🤖 AI Summary
General-purpose agents struggle to efficiently discover and compose tens of thousands of task-specific tools in complex enterprise environments. Method: We introduce TheMCPCompany—a large-scale, multi-service, real-world REST API–driven benchmark for tool calling evaluation, featuring >18,000 production-grade tools and human-annotated ground-truth tool sets. Built upon the Model Context Protocol (MCP), it standardizes tool serving, integrates explicit tool retrieval mechanisms, and supports end-to-end agent evaluation. Results: Agents with explicit retrieval significantly outperform browser-only agents; GPT-5 approaches ground-truth performance under ideal retrieval but exhibits substantial degradation in realistic, complex scenarios.
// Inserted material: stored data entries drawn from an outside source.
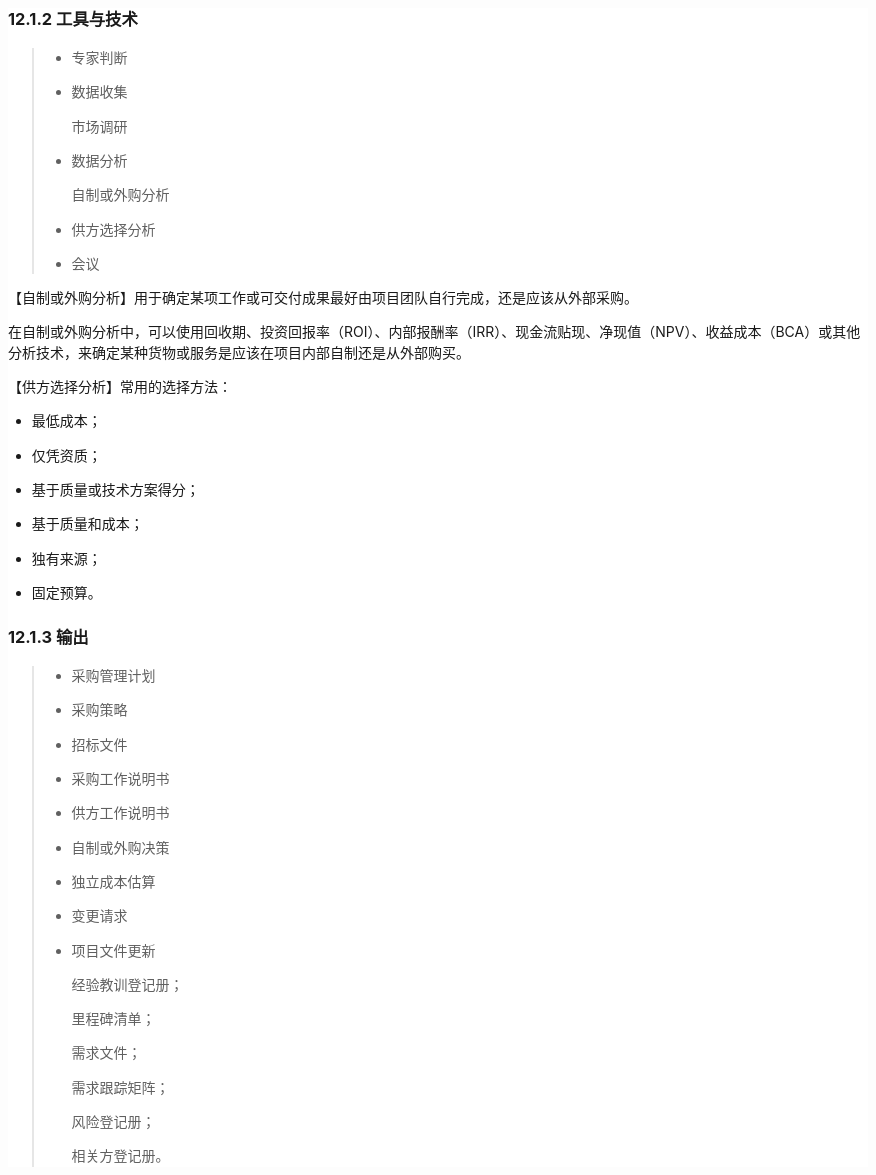 



### 12.1.2 工具与技术

> - 专家判断
>
> - 数据收集
>
>   市场调研
>
> - 数据分析
>
>   自制或外购分析
>
> - 供方选择分析
>
> - 会议

【自制或外购分析】用于确定某项工作或可交付成果最好由项目团队自行完成，还是应该从外部采购。

在自制或外购分析中，可以使用回收期、投资回报率（ROI）、内部报酬率（IRR）、现金流贴现、净现值（NPV）、收益成本（BCA）或其他分析技术，来确定某种货物或服务是应该在项目内部自制还是从外部购买。

【供方选择分析】常用的选择方法：

- 最低成本；

- 仅凭资质；
- 基于质量或技术方案得分；
- 基于质量和成本；
- 独有来源；
- 固定预算。



### 12.1.3 输出

> - 采购管理计划
>
> - 采购策略
>
> - 招标文件
>
> - 采购工作说明书
>
> - 供方工作说明书
>
> - 自制或外购决策
>
> - 独立成本估算
>
> - 变更请求
>
> - 项目文件更新
>
>   经验教训登记册；
>
>   里程碑清单；
>
>   需求文件；
>
>   需求跟踪矩阵；
>
>   风险登记册；
>
>   相关方登记册。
Our analysis reveals fundamental limitations in current models’ semantic understanding of tools, cross-service composition, and long-horizon reasoning. TheMCPCompany establishes a critical evaluation infrastructure and identifies concrete directions for advancing high-precision tool-aware and retrieval-capable models.
📝 Abstract
Since the introduction of the Model Context Protocol (MCP), the number of available tools for Large Language Models (LLMs) has increased significantly. These task-specific tool sets offer an alternative to general-purpose tools such as web browsers, while being easier to develop and maintain than GUIs. However, current general-purpose agents predominantly rely on web browsers for interacting with the environment. Here, we introduce TheMCPCompany, a benchmark for evaluating tool-calling agents on tasks that involve interacting with various real-world services. We use the REST APIs of these services to create MCP servers, which include over 18,000 tools. We also provide manually annotated ground-truth tools for each task. In our experiments, we use the ground truth tools to show the potential of tool-calling agents for both improving performance and reducing costs assuming perfect tool retrieval. Next, we explore agent performance using tool retrieval to study the real-world practicality of tool-based agents. While all models with tool retrieval perform similarly or better than browser-based agents, smaller models cannot take full advantage of the available tools through retrieval. On the other hand, GPT-5's performance with tool retrieval is very close to its performance with ground-truth tools. Overall, our work shows that the most advanced reasoning models are effective at discovering tools in simpler environments, but seriously struggle with navigating complex enterprise environments. TheMCPCompany reveals that navigating tens of thousands of tools and combining them in non-trivial ways to solve complex problems is still a challenging task for current models and requires both better reasoning and better retrieval models.